Il est exact que ce protocole a créé un engagement contractuel qui n’existait pas antérieurement. Pour autant, étant rappelé que cet accord visait à régulariser la situation de la société Isotec Algérie, il appartient aux appelantes de rapporter la preuve qu’elles ont réellement et définitivement eu la charge de régler les sommes dues par cette société.
Or, il n’est pas démontré, en premier lieu, que les sociétés Isotec Invest et Mme [V] ont intégralement réglé la SG, ni que, le cas échéant, elles ont exercé un recours subrogatoire contre la société Isotec Algérie, débitrice principale, pas davantage qu’il n’est justifié de l’issue des procédures initiées en Algérie, par la société Isotec Algérie.
L’ensemble de ces incertitudes est de nature à affecter la perte de chance revendiquée, étant rappelé que seule une perte de chance raisonnable est indemnisable, à l’exclusion de toute perte de chance hypothétique ou spéculative.
Il est par conséquent insuffisamment rapporté la preuve de l’existence d’une perte de chance raisonnable de ne pas avoir la charge des paiement sus mentionnés, de sorte que les appelantes échouent à engager la responsabilité civile professionnelle de Me [T] [M].

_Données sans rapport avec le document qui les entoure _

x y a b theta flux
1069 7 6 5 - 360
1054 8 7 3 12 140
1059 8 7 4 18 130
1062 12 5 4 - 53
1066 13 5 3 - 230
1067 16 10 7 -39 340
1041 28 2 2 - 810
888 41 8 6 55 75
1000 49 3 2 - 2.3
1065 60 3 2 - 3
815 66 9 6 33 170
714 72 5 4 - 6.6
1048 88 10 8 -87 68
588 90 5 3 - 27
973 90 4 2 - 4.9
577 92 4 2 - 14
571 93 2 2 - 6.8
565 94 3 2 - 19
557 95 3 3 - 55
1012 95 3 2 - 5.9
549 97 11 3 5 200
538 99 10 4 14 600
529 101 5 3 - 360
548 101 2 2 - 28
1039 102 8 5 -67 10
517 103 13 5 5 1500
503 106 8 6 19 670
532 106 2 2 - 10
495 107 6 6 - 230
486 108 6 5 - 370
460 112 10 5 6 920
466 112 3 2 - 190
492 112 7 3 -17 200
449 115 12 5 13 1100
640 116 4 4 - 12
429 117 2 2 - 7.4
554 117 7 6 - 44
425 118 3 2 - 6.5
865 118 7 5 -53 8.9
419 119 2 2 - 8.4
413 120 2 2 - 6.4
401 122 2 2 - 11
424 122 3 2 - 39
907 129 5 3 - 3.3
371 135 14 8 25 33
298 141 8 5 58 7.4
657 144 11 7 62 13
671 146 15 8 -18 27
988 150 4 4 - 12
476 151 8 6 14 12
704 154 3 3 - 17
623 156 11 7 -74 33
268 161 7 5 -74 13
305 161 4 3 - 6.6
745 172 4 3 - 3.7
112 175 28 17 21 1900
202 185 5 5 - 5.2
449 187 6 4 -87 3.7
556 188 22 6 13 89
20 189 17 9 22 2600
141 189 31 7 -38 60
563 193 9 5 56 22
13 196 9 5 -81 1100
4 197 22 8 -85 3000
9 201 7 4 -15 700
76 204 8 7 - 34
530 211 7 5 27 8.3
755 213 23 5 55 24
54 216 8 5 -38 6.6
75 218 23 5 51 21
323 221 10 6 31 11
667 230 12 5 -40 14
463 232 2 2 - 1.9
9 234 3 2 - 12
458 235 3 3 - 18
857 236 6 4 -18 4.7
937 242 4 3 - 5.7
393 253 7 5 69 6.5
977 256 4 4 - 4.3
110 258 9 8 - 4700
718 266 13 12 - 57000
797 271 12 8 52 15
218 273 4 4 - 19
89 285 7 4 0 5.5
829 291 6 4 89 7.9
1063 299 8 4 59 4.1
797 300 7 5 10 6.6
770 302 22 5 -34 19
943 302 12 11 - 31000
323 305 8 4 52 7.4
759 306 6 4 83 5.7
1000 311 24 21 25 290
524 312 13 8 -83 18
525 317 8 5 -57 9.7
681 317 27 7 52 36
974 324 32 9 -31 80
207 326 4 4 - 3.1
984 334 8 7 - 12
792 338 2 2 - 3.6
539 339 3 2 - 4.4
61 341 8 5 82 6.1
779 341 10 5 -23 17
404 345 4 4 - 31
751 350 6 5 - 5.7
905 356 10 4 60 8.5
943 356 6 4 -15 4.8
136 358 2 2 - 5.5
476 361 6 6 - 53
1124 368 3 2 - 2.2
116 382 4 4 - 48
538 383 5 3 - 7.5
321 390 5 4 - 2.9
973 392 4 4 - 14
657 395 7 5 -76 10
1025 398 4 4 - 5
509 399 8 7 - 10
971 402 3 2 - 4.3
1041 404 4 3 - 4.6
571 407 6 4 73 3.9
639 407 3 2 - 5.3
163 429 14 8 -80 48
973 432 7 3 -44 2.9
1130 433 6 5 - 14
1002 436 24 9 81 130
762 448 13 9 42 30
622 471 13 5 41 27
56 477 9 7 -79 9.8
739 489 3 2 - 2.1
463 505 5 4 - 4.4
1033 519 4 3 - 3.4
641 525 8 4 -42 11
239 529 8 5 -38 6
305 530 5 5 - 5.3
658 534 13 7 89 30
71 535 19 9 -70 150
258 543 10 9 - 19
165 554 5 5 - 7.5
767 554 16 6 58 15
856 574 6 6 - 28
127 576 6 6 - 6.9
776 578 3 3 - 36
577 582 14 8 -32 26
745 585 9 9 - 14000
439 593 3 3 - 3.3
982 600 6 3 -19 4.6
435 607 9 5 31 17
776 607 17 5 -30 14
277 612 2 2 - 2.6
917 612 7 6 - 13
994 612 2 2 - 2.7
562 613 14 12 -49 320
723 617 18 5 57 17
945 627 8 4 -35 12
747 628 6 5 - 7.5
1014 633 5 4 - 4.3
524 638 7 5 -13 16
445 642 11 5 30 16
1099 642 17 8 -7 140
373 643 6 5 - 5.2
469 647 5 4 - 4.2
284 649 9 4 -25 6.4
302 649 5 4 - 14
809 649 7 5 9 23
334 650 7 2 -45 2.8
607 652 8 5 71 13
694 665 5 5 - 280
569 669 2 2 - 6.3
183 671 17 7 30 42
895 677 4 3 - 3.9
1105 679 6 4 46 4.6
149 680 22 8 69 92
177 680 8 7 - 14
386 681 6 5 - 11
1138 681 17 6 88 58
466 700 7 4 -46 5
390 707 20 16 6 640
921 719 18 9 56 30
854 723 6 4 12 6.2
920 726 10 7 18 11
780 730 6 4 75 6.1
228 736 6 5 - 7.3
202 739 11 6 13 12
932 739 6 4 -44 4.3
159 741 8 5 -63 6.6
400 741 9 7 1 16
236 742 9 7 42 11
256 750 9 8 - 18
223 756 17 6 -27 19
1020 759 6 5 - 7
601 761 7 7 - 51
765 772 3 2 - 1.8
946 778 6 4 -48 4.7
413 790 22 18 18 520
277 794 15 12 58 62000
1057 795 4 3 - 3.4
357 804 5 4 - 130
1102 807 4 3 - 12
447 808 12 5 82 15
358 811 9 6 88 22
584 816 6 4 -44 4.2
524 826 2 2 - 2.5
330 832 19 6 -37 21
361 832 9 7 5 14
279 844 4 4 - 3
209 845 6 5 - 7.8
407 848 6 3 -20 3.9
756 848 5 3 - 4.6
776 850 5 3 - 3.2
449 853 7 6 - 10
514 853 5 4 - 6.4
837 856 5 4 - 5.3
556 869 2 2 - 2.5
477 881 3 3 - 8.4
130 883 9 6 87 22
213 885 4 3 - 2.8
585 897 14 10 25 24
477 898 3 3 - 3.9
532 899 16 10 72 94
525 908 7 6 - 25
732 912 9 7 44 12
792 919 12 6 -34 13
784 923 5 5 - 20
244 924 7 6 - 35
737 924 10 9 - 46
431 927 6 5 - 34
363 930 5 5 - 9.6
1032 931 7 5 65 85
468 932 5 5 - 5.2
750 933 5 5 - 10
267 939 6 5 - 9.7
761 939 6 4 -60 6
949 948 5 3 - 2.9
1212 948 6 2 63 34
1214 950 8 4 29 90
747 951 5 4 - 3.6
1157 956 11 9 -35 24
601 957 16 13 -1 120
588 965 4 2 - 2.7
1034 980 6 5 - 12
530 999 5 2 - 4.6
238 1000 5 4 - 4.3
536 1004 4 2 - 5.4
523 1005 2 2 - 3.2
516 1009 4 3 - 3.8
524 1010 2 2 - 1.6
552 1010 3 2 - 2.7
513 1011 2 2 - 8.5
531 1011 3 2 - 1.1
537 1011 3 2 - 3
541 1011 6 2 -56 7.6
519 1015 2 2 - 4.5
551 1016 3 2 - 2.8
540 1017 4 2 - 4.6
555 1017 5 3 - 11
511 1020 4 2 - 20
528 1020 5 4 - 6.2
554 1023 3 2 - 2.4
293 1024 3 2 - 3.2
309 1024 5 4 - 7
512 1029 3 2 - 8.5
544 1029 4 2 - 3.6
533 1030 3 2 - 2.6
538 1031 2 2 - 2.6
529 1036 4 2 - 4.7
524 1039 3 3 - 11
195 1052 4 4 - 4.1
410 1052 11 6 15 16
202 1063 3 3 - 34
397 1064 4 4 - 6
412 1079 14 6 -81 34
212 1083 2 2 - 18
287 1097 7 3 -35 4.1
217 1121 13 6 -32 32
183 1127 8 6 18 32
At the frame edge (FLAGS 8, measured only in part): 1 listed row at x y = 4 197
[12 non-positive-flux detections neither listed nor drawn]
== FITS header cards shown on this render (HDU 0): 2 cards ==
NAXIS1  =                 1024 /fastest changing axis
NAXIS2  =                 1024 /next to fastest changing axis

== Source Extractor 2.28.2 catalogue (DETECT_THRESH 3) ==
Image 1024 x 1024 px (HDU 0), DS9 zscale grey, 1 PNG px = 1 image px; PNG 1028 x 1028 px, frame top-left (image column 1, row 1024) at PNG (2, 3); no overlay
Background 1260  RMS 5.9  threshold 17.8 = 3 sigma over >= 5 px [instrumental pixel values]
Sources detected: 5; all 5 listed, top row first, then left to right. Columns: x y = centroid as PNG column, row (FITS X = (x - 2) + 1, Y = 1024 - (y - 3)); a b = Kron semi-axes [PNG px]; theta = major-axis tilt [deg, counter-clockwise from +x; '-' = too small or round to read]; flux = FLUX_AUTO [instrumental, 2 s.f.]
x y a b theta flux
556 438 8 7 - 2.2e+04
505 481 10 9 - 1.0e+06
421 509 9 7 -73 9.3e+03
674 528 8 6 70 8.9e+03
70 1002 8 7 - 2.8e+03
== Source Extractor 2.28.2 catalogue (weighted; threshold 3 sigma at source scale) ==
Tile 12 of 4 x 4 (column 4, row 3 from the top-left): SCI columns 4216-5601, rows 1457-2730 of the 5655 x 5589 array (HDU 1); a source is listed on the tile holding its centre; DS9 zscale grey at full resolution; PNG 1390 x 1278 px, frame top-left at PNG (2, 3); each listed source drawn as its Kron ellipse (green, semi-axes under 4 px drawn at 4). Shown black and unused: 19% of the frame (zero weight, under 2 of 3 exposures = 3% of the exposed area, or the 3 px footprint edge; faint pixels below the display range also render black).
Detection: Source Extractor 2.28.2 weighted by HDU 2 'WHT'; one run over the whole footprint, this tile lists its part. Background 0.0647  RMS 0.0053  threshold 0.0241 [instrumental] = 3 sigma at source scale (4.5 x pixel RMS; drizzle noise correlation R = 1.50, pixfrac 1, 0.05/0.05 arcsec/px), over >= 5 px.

Le jugement sera par conséquent confirmé en ce qu’il a débouté la société Isotec Invest et Mme [H] [V] de leurs demandes indemnitaires dirigées à l’encontre de Me [T] [M] et de sa société d’exercice.
Sur la demande de dommages et intérêts pour procédure abusive
L’article 32-1 du code de procédure civile sanctionne l’abus du droit d’agir ou de se défendre en justice par le versement d’une amende civile au Trésor Public et de dommages et intérêts à l’adversaire.
L’abus suppose la caractérisation d’une faute susceptible de faire dégénérer en abus de droit d’ester ou de se défendre en justice.
En l’espèce, il ne peut se déduire de leur seul positionnement procédural que la société Isotec Invest et Mme [H] [V] ont entendu abuser de leur droit d’agir en justice, étant rappelé qu’un manquement a été retenu à l’encontre de Me [T] [M].
Me [T] [M] et la Scp Prieur Stuckey & Associés seront donc déboutées de leur demande et le jugement confirmé de ce chef.
Sur les frais du procès
Succombant la société Isotec Invest et Mme [H] [V] seront condamnées aux entiers dépens de l’instance.
Elles seront par ailleurs condamnées à régler la somme de 3 000 euros à Me [T] [M] et la Scp Prieur Stuckey & Associés, en application des dispositions de l’article 700 du code de procédure civile.
PAR CES MOTIFS
La cour statuant publiquement, par arrêt contradictoire, en matière civile et en dernier ressort,
Confirme le jugement déféré en toutes ses dispositions soumises à la cour ;
Y ajoutant,
Condamne la Sas Isotec Invest et Mme [H] [V] in solidum aux entiers dépens de l’instance, avec application des dispositions de l’article 699 du code de procédure civile.
Condamne la Sas Isotec Invest et Mme [H] [V] in solidum à régler à Me [T] [M] et la Scp Prieur Stuckey & Associés la somme de 3 000 euros en application des dispositions de l’article 700 du code de procédure civile.